Deliberate and confident in its pacing, Reichert's film is a Western like they used to make them in the 1970s; not just revisionist but challenging the genre's most basic assumptions and markers. Following three families who have broken off from a Wagon Train in the Great Plains of Oregon, led by a grizzled, almost self-consciously mythic Scout named Steven Meek, it's rhythms are suggestive more of art cinema than the Western.
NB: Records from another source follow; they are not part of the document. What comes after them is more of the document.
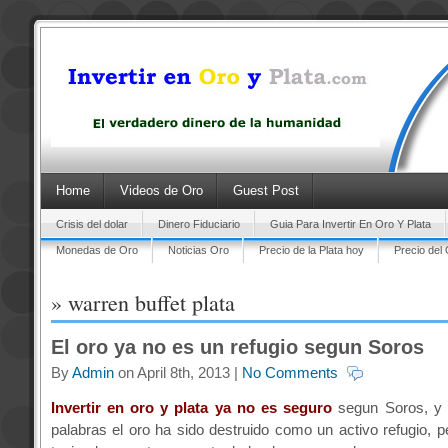
Home
Videos de Oro
Guest Post
Crisis del dolar
Dinero Fiduciario
Guia Para Invertir En Oro Y Plata
Monedas de Oro
Noticias Oro
Precio de la Plata hoy
Precio del
» warren buffet plata
El oro ya no es un refugio segun Soros
By
Admin
on April 8th, 2013 |
No Comments
Invertir en oro y plata ya no es seguro
segun Soros, y 
palabras el oro ha sido destruido como un activo refugio, p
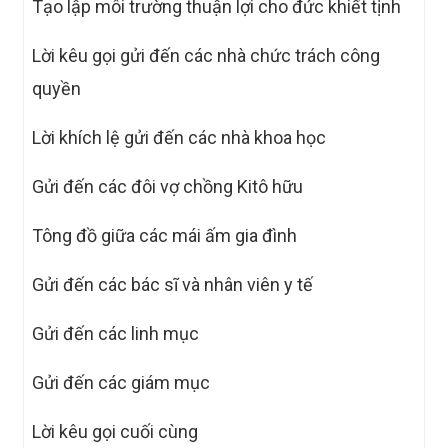
Tạo lập môi trường thuận lợi cho đức khiết tịnh
Lời kêu gọi gửi đến các nhà chức trách công
quyền
Lời khích lệ gửi đến các nhà khoa học
Gửi đến các đôi vợ chồng Kitô hữu
Tông đồ giữa các mái ấm gia đình
Gửi đến các bác sĩ và nhân viên y tế
Gửi đến các linh mục
Gửi đến các giám mục
Lời kêu gọi cuối cùng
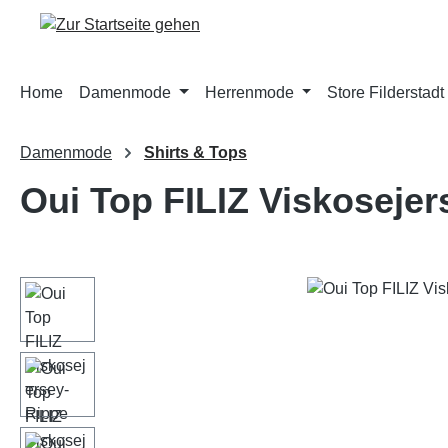
m Hauptinhalt springen
Zur Suche springen
Zur Hauptnavigation springen
Home
Damenmode
Herrenmode
Store Filderstadt
Damenmode
Shirts & Tops
Oui Top FILIZ Viskoseje
Bildergalerie überspringen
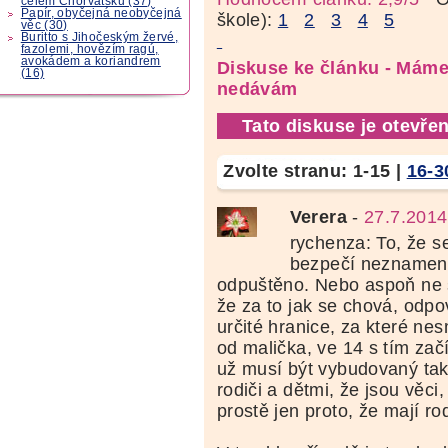
celém Chorvatsku (37)
Papír, obyčejná neobyčejná
škole):
1
2
3
4
5
věc (30)
Buritto s Jihočeským žervé,
fazolemi, hovězím ragú,
avokádem a koriandrem
Diskuse ke článku - Máme
(16)
nedávám
Tato diskuse je otevřen
Zvolte stranu:
1-15
|
16-3
Verera
-
27.7.2014
rychenza: To, že se
bezpečí neznamená
odpuštěno. Nebo aspoň ne 
že za to jak se chová, odpo
určité hranice, za které nes
od malička, ve 14 s tím zač
už musí být vybudovaný ta
rodiči a dětmi, že jsou věci,
prostě jen proto, že mají rod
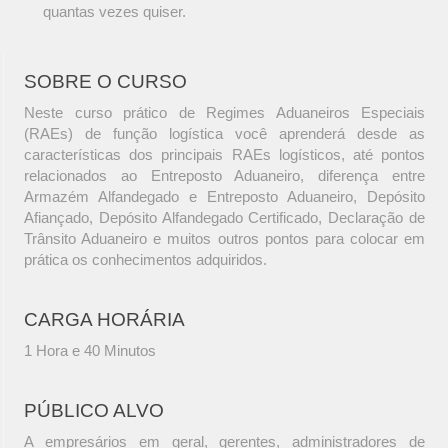
quantas vezes quiser.
SOBRE O CURSO
Neste curso prático de Regimes Aduaneiros Especiais
(RAEs) de função logística você aprenderá desde as
características dos principais RAEs logísticos, até pontos
relacionados ao Entreposto Aduaneiro, diferença entre
Armazém Alfandegado e Entreposto Aduaneiro, Depósito
Afiançado, Depósito Alfandegado Certificado, Declaração de
Trânsito Aduaneiro e muitos outros pontos para colocar em
prática os conhecimentos adquiridos.
CARGA HORÁRIA
1 Hora e 40 Minutos
PÚBLICO ALVO
A empresários em geral, gerentes, administradores de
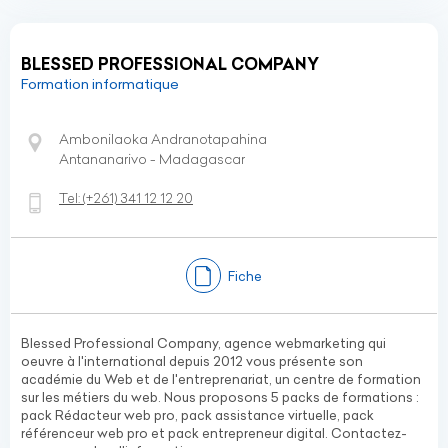
BLESSED PROFESSIONAL COMPANY
Formation informatique
Ambonilaoka Andranotapahina
Antananarivo - Madagascar
Tel:
(+261)
341 12 12 20
Fiche
Blessed Professional Company, agence webmarketing qui
oeuvre à l'international depuis 2012 vous présente son
académie du Web et de l'entreprenariat, un centre de formation
sur les métiers du web. Nous proposons 5 packs de formations :
pack Rédacteur web pro, pack assistance virtuelle, pack
référenceur web pro et pack entrepreneur digital. Contactez-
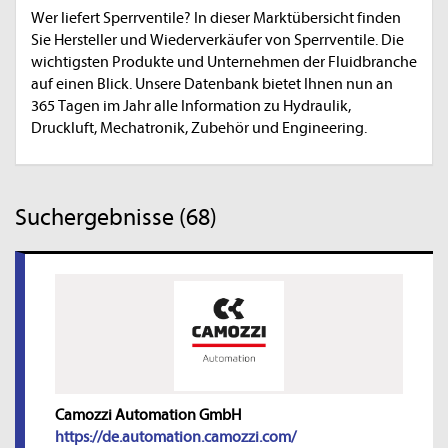
Wer liefert Sperrventile? In dieser Marktübersicht finden
Sie Hersteller und Wiederverkäufer von Sperrventile. Die
wichtigsten Produkte und Unternehmen der Fluidbranche
auf einen Blick. Unsere Datenbank bietet Ihnen nun an
365 Tagen im Jahr alle Information zu Hydraulik,
Druckluft, Mechatronik, Zubehör und Engineering.
Suchergebnisse (68)
Camozzi Automation GmbH
https://de.automation.camozzi.com/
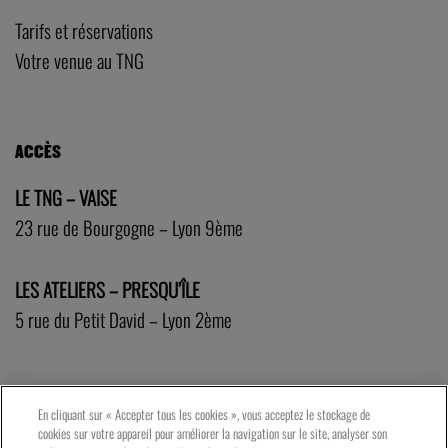
Tarifs et réservations
Votre venue au TNG
ACCÈS
LE TNG – VAISE
23 rue de Bourgogne – Lyon 9ème
LES ATELIERS – PRESQU’ÎLE
5 rue du Petit David – Lyon 2ème
En cliquant sur « Accepter tous les cookies », vous acceptez le stockage de
cookies sur votre appareil pour améliorer la navigation sur le site, analyser son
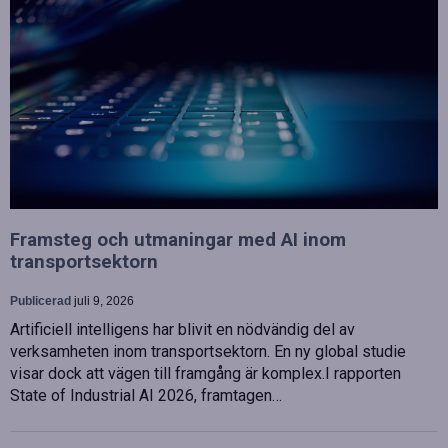
Framsteg och utmaningar med AI inom
transportsektorn
Publicerad
juli 9, 2026
Artificiell intelligens har blivit en nödvändig del av
verksamheten inom transportsektorn. En ny global studie
visar dock att vägen till framgång är komplex.I rapporten
State of Industrial AI 2026, framtagen…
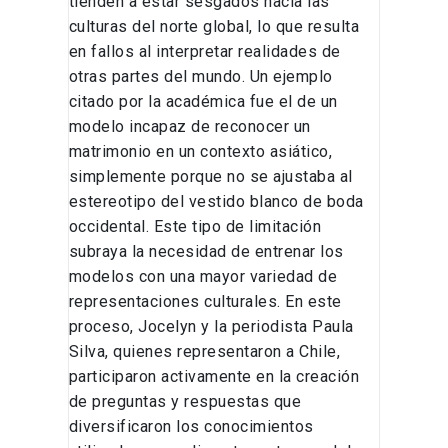
tienden a estar sesgados hacia las
culturas del norte global, lo que resulta
en fallos al interpretar realidades de
otras partes del mundo. Un ejemplo
citado por la académica fue el de un
modelo incapaz de reconocer un
matrimonio en un contexto asiático,
simplemente porque no se ajustaba al
estereotipo del vestido blanco de boda
occidental. Este tipo de limitación
subraya la necesidad de entrenar los
modelos con una mayor variedad de
representaciones culturales. En este
proceso, Jocelyn y la periodista Paula
Silva, quienes representaron a Chile,
participaron activamente en la creación
de preguntas y respuestas que
diversificaron los conocimientos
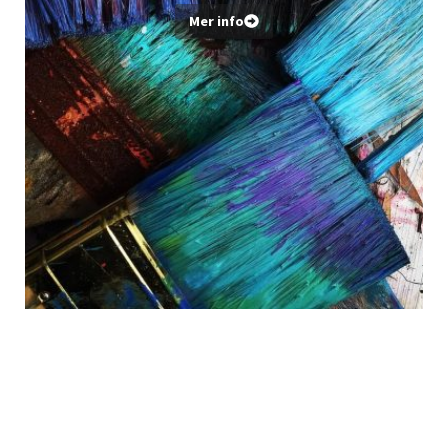
Mer info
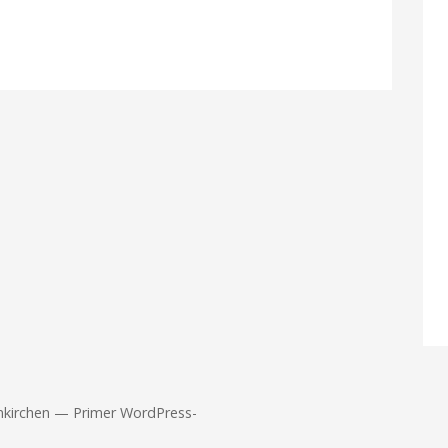
nkirchen — Primer WordPress-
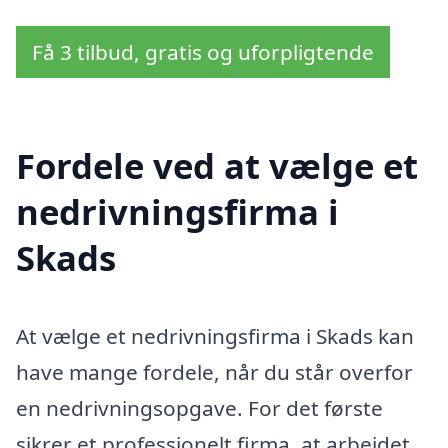
Få 3 tilbud, gratis og uforpligtende
Fordele ved at vælge et
nedrivningsfirma i
Skads
At vælge et nedrivningsfirma i Skads kan
have mange fordele, når du står overfor
en nedrivningsopgave. For det første
sikrer et professionelt firma, at arbejdet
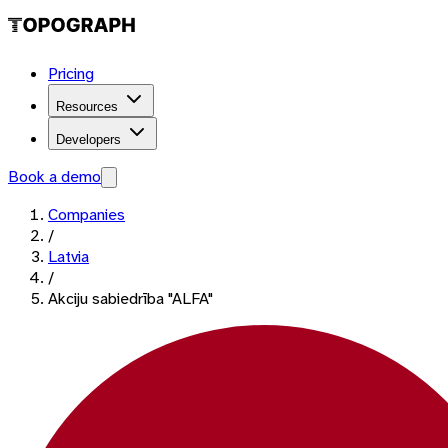
Pricing
Resources
Developers
Book a demo
Companies
/
Latvia
/
Akciju sabiedrība "ALFA"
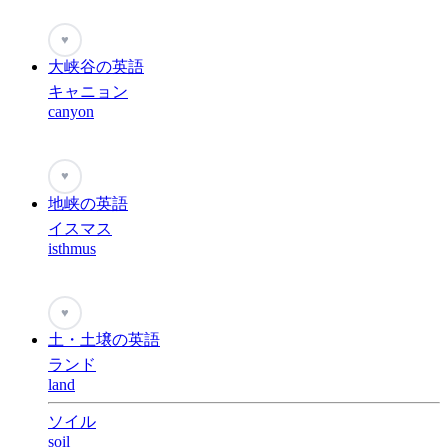
♥
大峡谷の英語
キャニョン
canyon
♥
地峡の英語
イスマス
isthmus
♥
土・土壌の英語
ランド
land
ソイル
soil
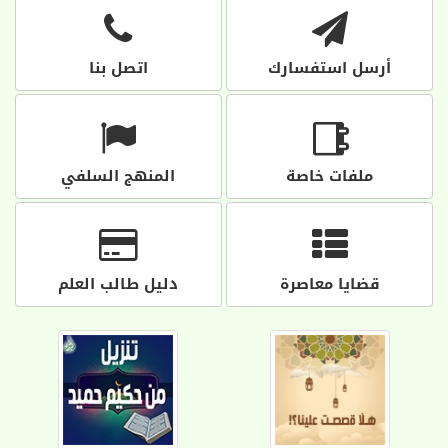
أرسل استفسارك
اتصل بنا
ملفات خاصة
المنهج السلفي
قضايا معاصرة
دليل طالب العلم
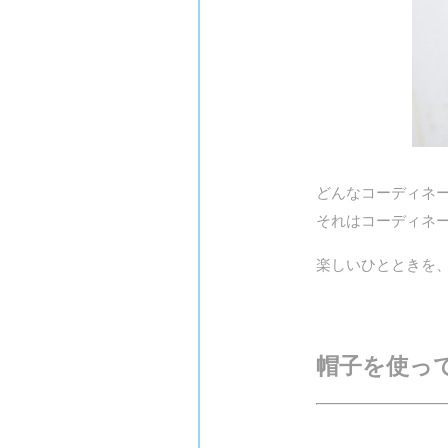
どんなコーディネ
それはコーディネ
楽しいひとときを
帽子を使っ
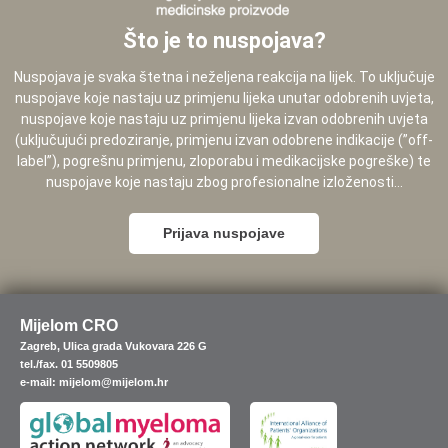
Što je to nuspojava?
Nuspojava je svaka štetna i neželjena reakcija na lijek. To uključuje
nuspojave koje nastaju uz primjenu lijeka unutar odobrenih uvjeta,
nuspojave koje nastaju uz primjenu lijeka izvan odobrenih uvjeta
(uključujući predoziranje, primjenu izvan odobrene indikacije (”off-
label”), pogrešnu primjenu, zloporabu i medikacijske pogreške) te
nuspojave koje nastaju zbog profesionalne izloženosti...
Prijava nuspojave
Mijelom CRO
Zagreb, Ulica grada Vukovara 226 G
tel./fax. 01 5509805
e-mail: mijelom@mijelom.hr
Slow pans and extremely gradual dissolves establish the visual scheme of the film, and Reichert repeatedly captures figures isolated against vast landscapes and immense skies as they plod relentlessly across the country.
The characters are indicated through observation, their various dynamics sketched beautifully in the films first act as their situation worsens and they are stretched and tested as people. They are lost and beginning to doubt their guides ability to lead them competently, and tensions grow between the couples, especially when they capture a lone Indian and Meek wants to kill him.
The Indian is an unknowable, implacable presence in their midst and a big element of the mysterious quality that makes the film such a fascinating and occasionally demanding watch. The excellent cast - in which Michelle Williams and Bruce Greenwood are the standouts - combat that difficulty, as does Reichert's sure hand with her regular collaborator Jonathan Raymond's excellent script, always ensuring that the problem at the heart of the plot is foregrounded and expressed through the interplay of her vividly drawn characters.
The feminist angle is obvious but never overstated. This is a film that wants to show what it was like to be a woman on the frontier; not a whore or a female gunslinger, but a married woman in search of a future with her husband and family. The part Williams' character plays in the story is a subtle criticism of how the genre usually ignores the female perspective entirely, and yet the film integrates that into its ensemble portrayal of these pioneers and a sustained study in landscape cinematography.